1. The quiet in winter, mad busy in summer beach has been the training ground for British/english champs like current UK Tour and English champ, not to mention WSL campaigner, Lucy Campbell. Her ex-pat bro Stu who also took the title back to Devon in 2011 out of the clutches of the Cornish and Geordie hands who’d hogged it since 1984.
2. Woolacombe Surf Club was founded in 1962, as part of the North Devon Surf Life Saving Club/woolacombe SLSC and are always dangerous at the Interclubs.
3. The Red Barn has been home to Woolacombe’s surfers since the sport hit the beach. Amazing collection of classic local surfboards on display in the rafters either made or surfed by local surfing ‘legends’. Hard place to leave.

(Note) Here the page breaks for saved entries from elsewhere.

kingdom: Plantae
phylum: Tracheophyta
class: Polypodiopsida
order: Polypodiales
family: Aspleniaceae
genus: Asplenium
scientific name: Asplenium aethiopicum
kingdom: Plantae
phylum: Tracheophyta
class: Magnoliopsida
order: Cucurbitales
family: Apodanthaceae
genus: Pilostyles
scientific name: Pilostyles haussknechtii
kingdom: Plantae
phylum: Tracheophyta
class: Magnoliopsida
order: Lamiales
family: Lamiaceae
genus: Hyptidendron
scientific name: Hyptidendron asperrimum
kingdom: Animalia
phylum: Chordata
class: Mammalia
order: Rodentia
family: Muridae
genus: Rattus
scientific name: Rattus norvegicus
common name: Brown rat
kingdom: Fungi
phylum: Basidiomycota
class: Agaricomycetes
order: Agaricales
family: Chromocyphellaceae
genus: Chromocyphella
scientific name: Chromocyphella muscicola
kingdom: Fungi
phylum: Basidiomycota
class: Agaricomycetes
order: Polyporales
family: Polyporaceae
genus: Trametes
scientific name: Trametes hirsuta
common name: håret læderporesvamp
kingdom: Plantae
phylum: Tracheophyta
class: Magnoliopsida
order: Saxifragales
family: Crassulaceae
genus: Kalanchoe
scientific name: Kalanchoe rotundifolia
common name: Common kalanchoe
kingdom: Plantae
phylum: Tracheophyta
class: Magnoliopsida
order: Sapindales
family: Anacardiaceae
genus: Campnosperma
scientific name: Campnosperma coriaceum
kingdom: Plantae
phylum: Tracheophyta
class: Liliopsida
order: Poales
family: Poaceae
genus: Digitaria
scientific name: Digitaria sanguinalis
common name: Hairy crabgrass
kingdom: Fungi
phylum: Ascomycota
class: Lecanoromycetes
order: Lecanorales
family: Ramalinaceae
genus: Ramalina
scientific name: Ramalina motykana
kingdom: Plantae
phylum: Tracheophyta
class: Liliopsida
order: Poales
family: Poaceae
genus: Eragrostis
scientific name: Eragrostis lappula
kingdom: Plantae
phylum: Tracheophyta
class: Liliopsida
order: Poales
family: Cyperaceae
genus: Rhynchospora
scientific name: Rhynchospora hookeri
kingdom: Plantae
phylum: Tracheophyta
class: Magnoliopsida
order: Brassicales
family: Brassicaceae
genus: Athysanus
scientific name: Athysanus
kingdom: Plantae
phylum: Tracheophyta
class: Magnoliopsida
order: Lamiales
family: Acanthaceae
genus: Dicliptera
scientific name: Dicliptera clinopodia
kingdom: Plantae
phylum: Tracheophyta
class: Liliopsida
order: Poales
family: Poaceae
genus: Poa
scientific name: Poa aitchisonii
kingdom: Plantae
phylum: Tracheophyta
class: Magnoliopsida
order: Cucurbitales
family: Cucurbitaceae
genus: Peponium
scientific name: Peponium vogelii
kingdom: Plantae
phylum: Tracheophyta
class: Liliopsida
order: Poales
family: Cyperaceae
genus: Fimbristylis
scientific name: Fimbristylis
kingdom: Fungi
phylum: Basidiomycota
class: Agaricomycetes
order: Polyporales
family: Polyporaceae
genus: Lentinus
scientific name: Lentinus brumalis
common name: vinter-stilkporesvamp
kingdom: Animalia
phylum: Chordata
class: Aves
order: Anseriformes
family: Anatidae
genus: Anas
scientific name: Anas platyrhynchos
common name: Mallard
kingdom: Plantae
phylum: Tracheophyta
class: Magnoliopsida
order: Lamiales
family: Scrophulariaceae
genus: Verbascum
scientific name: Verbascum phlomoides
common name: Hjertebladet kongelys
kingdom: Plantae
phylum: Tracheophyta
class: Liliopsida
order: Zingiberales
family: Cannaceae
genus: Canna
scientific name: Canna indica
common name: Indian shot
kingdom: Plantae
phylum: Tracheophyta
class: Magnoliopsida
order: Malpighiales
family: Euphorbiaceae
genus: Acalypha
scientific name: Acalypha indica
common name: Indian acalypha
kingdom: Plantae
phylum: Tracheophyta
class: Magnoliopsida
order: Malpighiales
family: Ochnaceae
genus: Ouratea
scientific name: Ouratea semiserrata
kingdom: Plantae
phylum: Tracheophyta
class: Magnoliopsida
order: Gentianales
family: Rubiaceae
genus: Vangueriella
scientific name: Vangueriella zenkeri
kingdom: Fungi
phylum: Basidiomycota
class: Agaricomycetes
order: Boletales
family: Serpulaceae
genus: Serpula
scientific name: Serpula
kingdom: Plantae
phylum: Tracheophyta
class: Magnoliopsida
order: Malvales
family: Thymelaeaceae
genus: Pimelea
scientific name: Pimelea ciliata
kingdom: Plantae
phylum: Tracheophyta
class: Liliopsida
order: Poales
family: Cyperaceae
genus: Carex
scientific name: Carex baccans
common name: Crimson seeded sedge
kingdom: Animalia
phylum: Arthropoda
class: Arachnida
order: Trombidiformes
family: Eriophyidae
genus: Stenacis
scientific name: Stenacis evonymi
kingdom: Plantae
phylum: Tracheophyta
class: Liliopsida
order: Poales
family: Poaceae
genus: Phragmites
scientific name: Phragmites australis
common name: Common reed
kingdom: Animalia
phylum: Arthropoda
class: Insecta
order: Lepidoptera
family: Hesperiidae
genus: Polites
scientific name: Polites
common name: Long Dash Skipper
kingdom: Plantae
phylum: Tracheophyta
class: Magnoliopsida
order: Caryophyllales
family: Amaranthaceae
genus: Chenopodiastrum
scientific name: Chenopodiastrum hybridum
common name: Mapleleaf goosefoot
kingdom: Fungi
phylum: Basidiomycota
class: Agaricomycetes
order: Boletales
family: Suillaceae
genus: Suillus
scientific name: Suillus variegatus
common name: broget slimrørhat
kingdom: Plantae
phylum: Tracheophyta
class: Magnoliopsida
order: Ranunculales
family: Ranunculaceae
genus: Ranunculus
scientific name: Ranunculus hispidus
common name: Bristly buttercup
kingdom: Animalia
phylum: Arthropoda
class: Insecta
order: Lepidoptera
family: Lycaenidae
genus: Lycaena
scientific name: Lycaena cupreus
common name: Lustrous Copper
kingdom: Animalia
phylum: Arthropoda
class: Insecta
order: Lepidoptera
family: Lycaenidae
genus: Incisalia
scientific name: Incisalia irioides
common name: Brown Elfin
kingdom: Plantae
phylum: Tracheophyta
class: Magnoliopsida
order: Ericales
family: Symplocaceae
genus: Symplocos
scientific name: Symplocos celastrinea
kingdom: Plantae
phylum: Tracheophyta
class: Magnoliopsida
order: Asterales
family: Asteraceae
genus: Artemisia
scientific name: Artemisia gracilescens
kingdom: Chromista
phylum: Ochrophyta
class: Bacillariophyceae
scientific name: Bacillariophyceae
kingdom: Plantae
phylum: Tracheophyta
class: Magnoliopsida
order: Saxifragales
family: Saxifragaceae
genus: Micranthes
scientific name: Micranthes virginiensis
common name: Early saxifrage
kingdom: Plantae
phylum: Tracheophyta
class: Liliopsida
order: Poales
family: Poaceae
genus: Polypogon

4. Marisco. Of course, the Red Barn is slightly easier to leave if you are heading into this den of iniquity! The Marisco has played host to carnage since 1967 and is now the longest running nightclub in the country. Anyone who has surfed Woolacombe has ended up here at some point. Apart from under 18s … Wahem.
5. Combesgate low tide peaks in the little bay just north of town. 6. Woolacombe open expanse of beach that ranges from mellow log friendly peelers to punishing winter walls. Reliable, consistent and understandably popular with all kinds of surf craft. Can be a high tide right off the rocks but the main beach works on all tides.
7. Putsborough at the other end of the beach is the go-to spot when it’s all a bit stormy and windy for Woolie or Croyde. One of those joints that can get surprisingly good. Handy conveyor belt rip in the corner.